Die Vielfalt der menschlichen Gesellschaften
Schon in früheren Werken wie „Der dritte Schimpanse“ und „Arm und reich“ griff Jared Diamond immer wieder auf Erfahrungen mit Gesellschaften zurück, die heute noch so leben wie es bis vor wenigen Jahrtausenden ...
Schon in früheren Werken wie „Der dritte Schimpanse“ und „Arm und reich“ griff Jared Diamond immer wieder auf Erfahrungen mit Gesellschaften zurück, die heute noch so leben wie es bis vor wenigen Jahrtausenden für die gesamte Menschheit charakteristisch war, um so beispielsweise Hinweise auf die evolutionäre Entwicklung des Menschen zu erhalten.
Hier stehen derartige Kulturen nun im Mittelpunkt.
Im Wesentlichen stellt Diamond das Leben der traditionellen Völker dem in den von ihm als WIRED (western, educated, industrialized, rich, democratic) bezeichneten modernen Industriegesellschaften (wobei er vor allem an die USA und Europa denkt) gegenüber.
Er erklärt etwa, wie diese sich Fremden gegenüber verhalten, ihre Konflikte lösen, mit Kindern und alten Menschen umgehen und auf Gefahren reagieren. Im letzten Teil versucht er Antworten auf Fragen zu geben, die viele Menschen heute umtreiben: Warum gibt es Religionen und welche Funktionen haben sie im Lauf der Geschichte erfüllt? Wie kam es zu der großen Sprachenvielfalt auf der Erde und ist es sinnvoll, sterbende Sprachen zu retten? Und weshalb sind Krankheiten wie Krebs oder Diabetes bei Naturvölkern beinahe unbekannt?
Bei der Lektüre dieses Buches ist vor allem eindrucksvoll, wie vielfältig die Lebens- und Gesellschaftsformen sind, derer sich die Menschheit bedient. Es reicht nicht, nur von traditionell versus modern zu sprechen, selbst benachbarte Stammesgesellschaften lösen dasselbe Problem (beispielweise die richtige Erziehung der Kinder) bisweilen auf völlig unterschiedliche Weise.
Anders als es der Untertitel vermuten ließe ist es nicht die Absicht des Autors, die Lebensweise traditioneller Gesellschaften zu verherrlichen. Er verschweigt nicht, dass dort auch negative Phänomene vorkommen (beispielsweise Kindesmord oder Witwentötung) und erklärt, dass die romantische Vorstellung vom friedlichen Zusammenleben der edlen Wilden oftmals weit von der Realität entfernt ist und dass ein organisiertes Staatswesen durchaus seine Vorteile hat (wenn beispielsweise durch ein geordnetes Justizsystem Rachemorde vermieden werden).

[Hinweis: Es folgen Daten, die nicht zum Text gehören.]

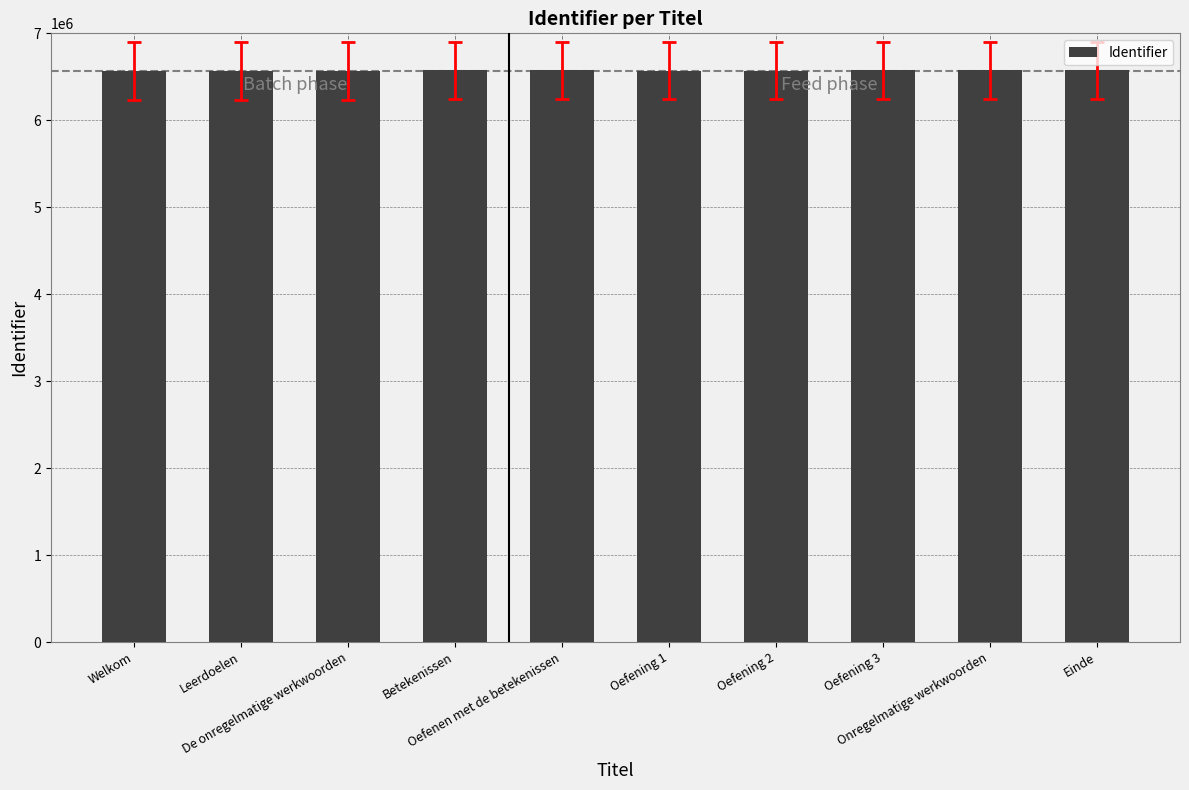

What is the sum of all values?

65710511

Andererseits zeigt sich aber auch, dass unsere moderne Lebensweise in vielen Punkten nicht mit unserem evolutionären Erbe übereinstimmt (zum Beispiel unsere Ernährung oder die Art wie wir mit kleinen Kindern umgehen) und dass es Dinge gibt, bei denen wir uns (manche) Naturvölker zum Vorbild nehmen sollten (etwa Methoden zur Konfliktlösung).
In dem Buch werden Völker aus aller Welt beschrieben, besonders häufig kommen aber diverse Bewohner Neuguineas vor. Dort hat Jared Diamond selbst viel Zeit verbracht und kann daher immer wieder eigene Erlebnisse einfließen lassen. Das trägt zur Anschaulichkeit bei und macht manche Ausführungen lebendiger.
Viele Stellen sind allerdings eher trocken und wenn etwa in einem einzigen Absatz die Namen von einem halben Dutzend verschiedener Völker vorkommen, ist das eher verwirrend.
Was mir außerdem ein bisschen fehlte, war eine Art Gesamtbetrachtung der jeweiligen Gesellschaften. In jedem Kapitel wird ein bestimmter Aspekt behandelt, wenn man aber wissen möchte, wie ein Volk insgesamt lebt, müsste man sich alle diese verstreuten Informationen zusammenklauben.
Insgesamt ist dies dennoch ein sehr lesenswertes Buch. Es zeigt, dass vieles, was für uns Bewohner der ersten Welt völlig selbstverständlich und normal ist, auf große Teile der übrigen Weltbevölkerung ausgesprochen ungewöhnlich wirken muss. Außerdem legt der Autor dar, welche Änderungen an unserem Lebensstil jeder einzelne Bürger oder auch die Gesellschaft als ganzes vornehmen könnte, um gesünder und glücklicher zu werden und mehr im Einklang mit unseren natürlichen Bedürfnissen zu leben.